(Saved data entries)

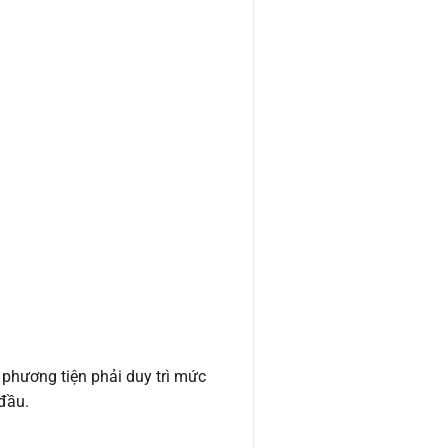
à phương tiện phải duy trì mức
 đầu.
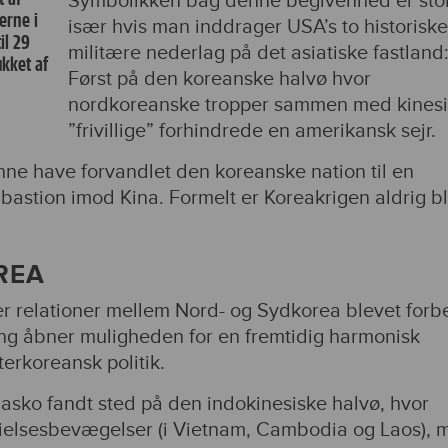
Symbolikken bag denne begivenhed er stor
erne i
især hvis man inddrager USA’s to historiske
il 29
militære nederlag på det asiatiske fastland
ukket af
Først på den koreanske halvø hvor
nordkoreanske tropper sammen med kines
”frivillige” forhindrede en amerikansk sejr.
nne have forvandlet den koreanske nation til en
bastion imod Kina. Formelt er Koreakrigen aldrig b
REA
 er relationer mellem Nord- og Sydkorea blevet forb
ng åbner muligheden for en fremtidig harmonisk
terkoreansk politik.
iasko fandt sted på den indokinesiske halvø, hvor
rielsesbevægelser (i Vietnam, Cambodia og Laos), 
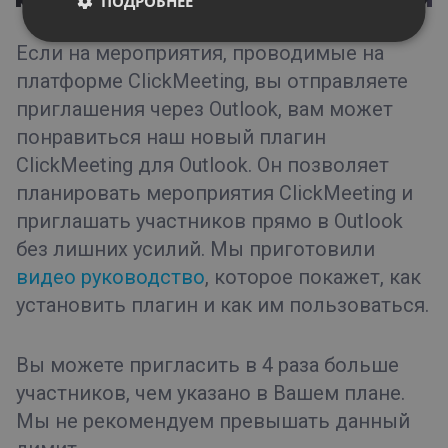
ПОДРОБНЕЕ
Если на мероприятия, проводимые на
платформе ClickMeeting, вы отправляете
приглашения через Outlook, вам может
понравиться наш новый плагин
ClickMeeting для Outlook. Он позволяет
планировать мероприятия ClickMeeting и
приглашать участников прямо в Outlook
без лишних усилий. Мы приготовили
видео руководство
, которое покажет, как
установить плагин и как им пользоваться.
Вы можете пригласить в 4 раза больше
участников, чем указано в Вашем плане.
Мы не рекомендуем превышать данный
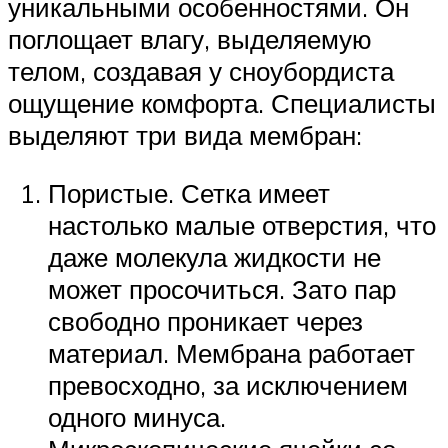
уникальными особенностями. Он
поглощает влагу, выделяемую
телом, создавая у сноубордиста
ощущение комфорта. Специалисты
выделяют три вида мембран:
Пористые. Сетка имеет
настолько малые отверстия, что
даже молекула жидкости не
может просочиться. Зато пар
свободно проникает через
материал. Мембрана работает
превосходно, за исключением
одного минуса.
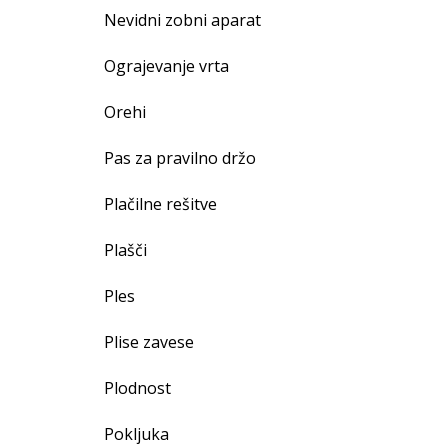
Nevidni zobni aparat
Ograjevanje vrta
Orehi
Pas za pravilno držo
Plačilne rešitve
Plašči
Ples
Plise zavese
Plodnost
Pokljuka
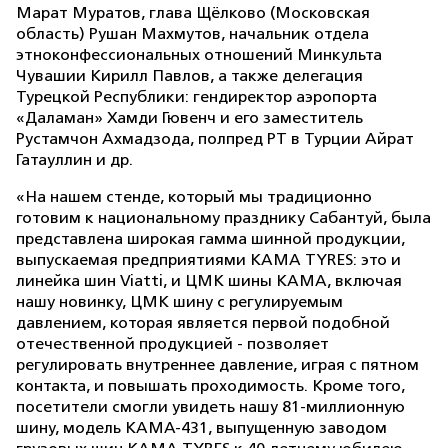
Марат Муратов, глава Щёлково (Московская
область) Рушан Махмутов, начальник отдела
этноконфессиональных отношений Минкульта
Чувашии Кирилл Павлов, а также делегация
Турецкой Республики: гендиректор аэропорта
«Даламан» Хамди Гювенч и его заместитель
Рустамчон Ахмадзода, полпред РТ в Турции Айрат
Гатауллин и др.
«На нашем стенде, который мы традиционно
готовим к национальному празднику Сабантуй, была
представлена широкая гамма шинной продукции,
выпускаемая предприятиями KAMA TYRES: это и
линейка шин Viatti, и ЦМК шины КАМА, включая
нашу новинку, ЦМК шину с регулируемым
давлением, которая является первой подобной
отечественной продукцией - позволяет
регулировать внутреннее давление, играя с пятном
контакта, и повышать проходимость. Кроме того,
посетители смогли увидеть нашу 81-миллионную
шину, модель КАМА-431, выпущенную заводом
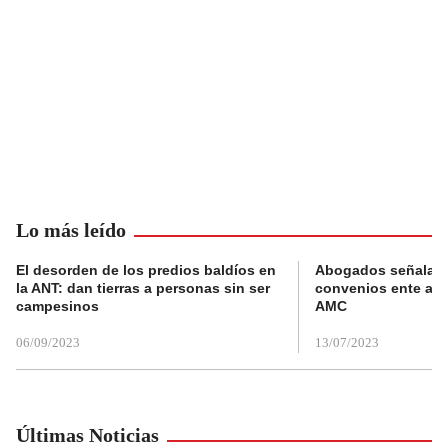
Lo más leído
El desorden de los predios baldíos en
Abogados señalan 
la ANT: dan tierras a personas sin ser
convenios ente alc
campesinos
AMC
06/09/2023
13/07/2023
Últimas Noticias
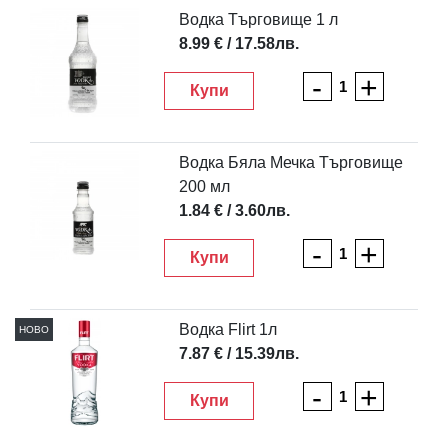
Водка Търговище 1 л
8.99 € / 17.58лв.
-
+
Купи
Водка Бяла Мечка Търговище
200 мл
1.84 € / 3.60лв.
-
+
Купи
Водка Flirt 1л
НОВО
7.87 € / 15.39лв.
-
+
Купи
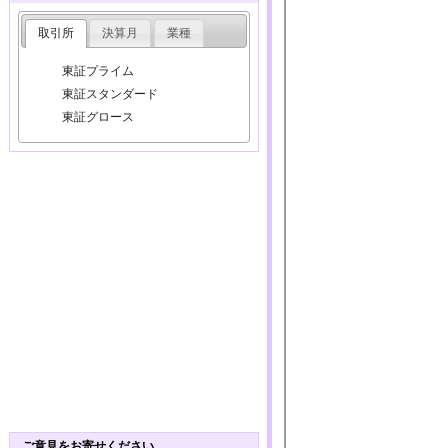
取引所
決算月
業種
東証プライム
東証スタンダード
東証グロース
ご意見をお寄せください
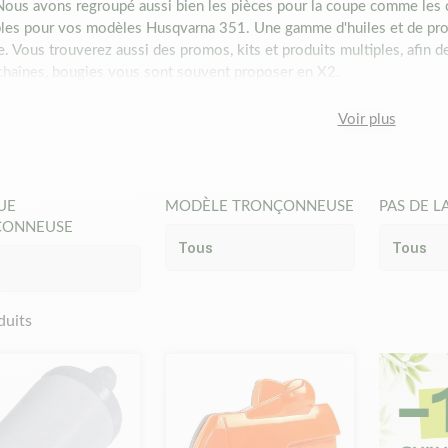
 Nous avons regroupé aussi bien les pièces pour la coupe comme les c
les pour vos modèles Husqvarna 351. Une gamme d'huiles et de prod
e. Vous trouverez aussi des promos, kits et produits multiples, afin
, chaînes, bougies vous sont souvent proposer en X2.
érences ne sont pas des pièces originales.
Nous ne vendons pas de 
ces Matijardin sont dans la grande majorité des pièces adaptables o
Voir plus
neuses, nous avons mentionné la marque ou le numéro d'origine pour e
t donc se produire avec la marque d'origine Husqvarna.
ces sont techniques et offrent un rapport qualité/prix exceptionnel.
din.
UE
MODÈLE TRONÇONNEUSE
PAS DE L
07/09/2021
ÇONNEUSE
duits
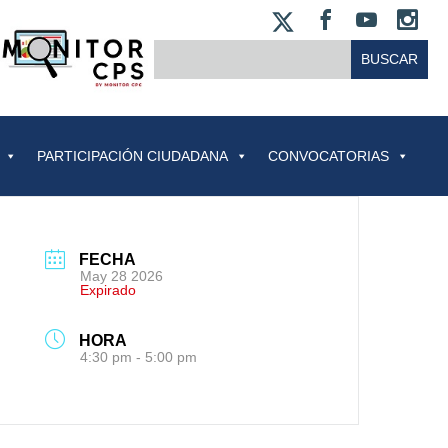
X
FACEBOO
YOUT
IN
BUSCAR:
PARTICIPACIÓN CIUDADANA
CONVOCATORIAS
FECHA
May 28 2026
Expirado
HORA
4:30 pm - 5:00 pm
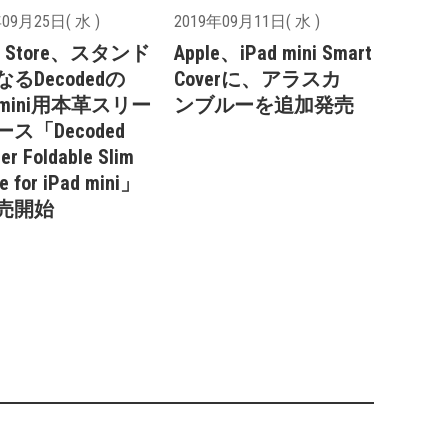
09月25日( 水 )
2019年09月11日( 水 )
le Store、スタンド
Apple、iPad mini Smart
るDecodedの
Coverに、アラスカ
d mini用本革スリー
ン‍ブルーを追加発売
ス「Decoded
er Foldable Slim
e for iPad mini」
売開始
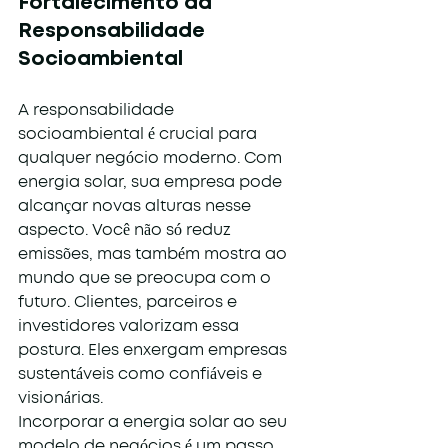
Fortalecimento da 
Responsabilidade 
Socioambiental
A responsabilidade 
socioambiental é crucial para 
qualquer negócio moderno. Com 
energia solar, sua empresa pode 
alcançar novas alturas nesse 
aspecto. Você não só reduz 
emissões, mas também mostra ao 
mundo que se preocupa com o 
futuro. Clientes, parceiros e 
investidores valorizam essa 
postura. Eles enxergam empresas 
sustentáveis como confiáveis e 
visionárias.
Incorporar a energia solar ao seu 
modelo de negócios é um passo 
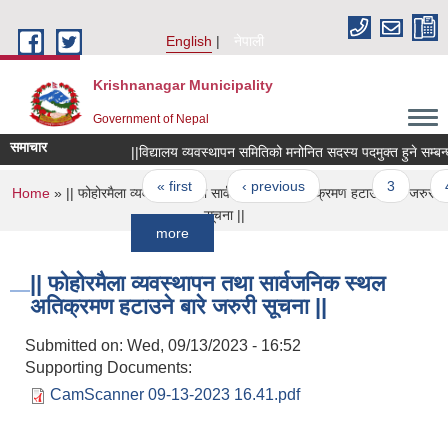
Skip to main content
English
नेपाली
Krishnanagar Municipality
Government of Nepal
समाचार
||विद्यालय व्यवस्थापन समितिको मनोनित सदस्य पदमुक्त हुने सम्बन्धमा ||
Pages
« first
‹ previous
…
3
4
You are here
Home
» || फोहोरमैला व्यवस्थापन तथा सार्वजनिक स्थल अतिक्रमण हटाउने बारे जरुरी
सूचना ||
more
|| फोहोरमैला व्यवस्थापन तथा सार्वजनिक स्थल
अतिक्रमण हटाउने बारे जरुरी सूचना ||
Submitted on:
Wed, 09/13/2023 - 16:52
Supporting Documents:
CamScanner 09-13-2023 16.41.pdf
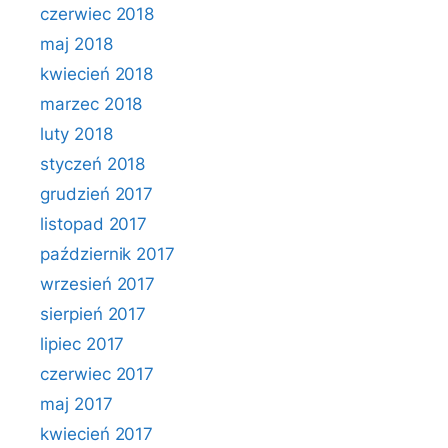
czerwiec 2018
maj 2018
kwiecień 2018
marzec 2018
luty 2018
styczeń 2018
grudzień 2017
listopad 2017
październik 2017
wrzesień 2017
sierpień 2017
lipiec 2017
czerwiec 2017
maj 2017
kwiecień 2017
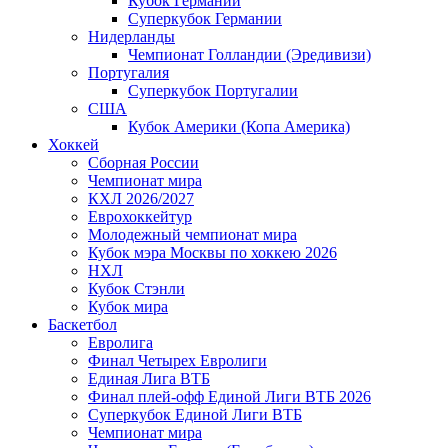
Кубок Германии
Суперкубок Германии
Нидерланды
Чемпионат Голландии (Эредивизи)
Португалия
Суперкубок Португалии
США
Кубок Америки (Копа Америка)
Хоккей
Сборная России
Чемпионат мира
КХЛ 2026/2027
Еврохоккейтур
Молодежный чемпионат мира
Кубок мэра Москвы по хоккею 2026
НХЛ
Кубок Стэнли
Кубок мира
Баскетбол
Евролига
Финал Четырех Евролиги
Единая Лига ВТБ
Финал плей-офф Единой Лиги ВТБ 2026
Суперкубок Единой Лиги ВТБ
Чемпионат мира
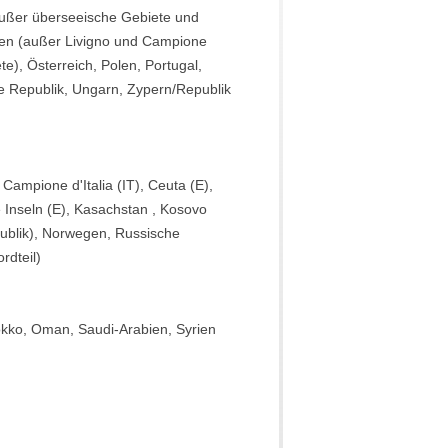
(außer überseeische Gebiete und
lien (außer Livigno und Campione
e), Österreich, Polen, Portugal,
e Republik, Ungarn, Zypern/Republik
ampione d'Italia (IT), Ceuta (E),
 Inseln (E), Kasachstan , Kosovo
publik), Norwegen, Russische
rdteil)
rokko, Oman, Saudi-Arabien, Syrien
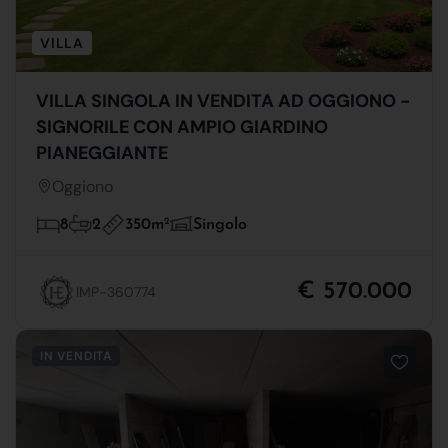
VILLA
VILLA SINGOLA IN VENDITA AD OGGIONO -
SIGNORILE CON AMPIO GIARDINO
PIANEGGIANTE
Oggiono
350m
2
8
2
Singolo
€ 570.000
IMP-360774
IN VENDITA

▶ _Description of the task_
The answer should consist only of the lines above from the one with "ClickMeeting для Outlook. Он позволяет" through the one with "Водка Бяла Мечка Търговище", repeated exactly, with no pictures among them.

▶ _Exercise solution_
ClickMeeting для Outlook. Он позволяет
планировать мероприятия ClickMeeting и
приглашать участников прямо в Outlook
без лишних усилий. Мы приготовили
видео руководство
, которое покажет, как
установить плагин и как им пользоваться.
Вы можете пригласить в 4 раза больше
участников, чем указано в Вашем плане.
Мы не рекомендуем превышать данный
уникальными особенностями. Он
поглощает влагу, выделяемую
телом, создавая у сноубордиста
ощущение комфорта. Специалисты
выделяют три вида мембран:
Пористые. Сетка имеет
настолько малые отверстия, что
даже молекула жидкости не
может просочиться. Зато пар
свободно проникает через
материал. Мембрана работает
превосходно, за исключением
одного минуса.
Nevidni zobni aparat
Ograjevanje vrta
Orehi
Pas za pravilno držo
Plačilne rešitve
Plašči
Ples
Plise zavese
Plodnost
Pokljuka
Марат Муратов, глава Щёлково (Московская
область) Рушан Махмутов, начальник отдела
этноконфессиональных отношений Минкульта
Чувашии Кирилл Павлов, а также делегация
Турецкой Республики: гендиректор аэропорта
«Даламан» Хамди Гювенч и его заместитель
Рустамчон Ахмадзода, полпред РТ в Турции Айрат
Гатауллин и др.
«На нашем стенде, который мы традиционно
готовим к национальному празднику Сабантуй, была
представлена широкая гамма шинной продукции,
выпускаемая предприятиями KAMA TYRES: это и
линейка шин Viatti, и ЦМК шины КАМА, включая
нашу новинку, ЦМК шину с регулируемым
давлением, которая является первой подобной
отечественной продукцией - позволяет
регулировать внутреннее давление, играя с пятном
контакта, и повышать проходимость. Кроме того,
посетители смогли увидеть нашу 81-миллионную
шину, модель КАМА-431, выпущенную заводом
Lo más leído
El desorden de los predios baldíos en
Abogados señalan 
la ANT: dan tierras a personas sin ser
convenios ente alc
campesinos
AMC
06/09/2023
13/07/2023
Últimas Noticias
Водка Търговище 1 л
8.99 € / 17.58лв.
-
+
Купи
Водка Бяла Мечка Търговище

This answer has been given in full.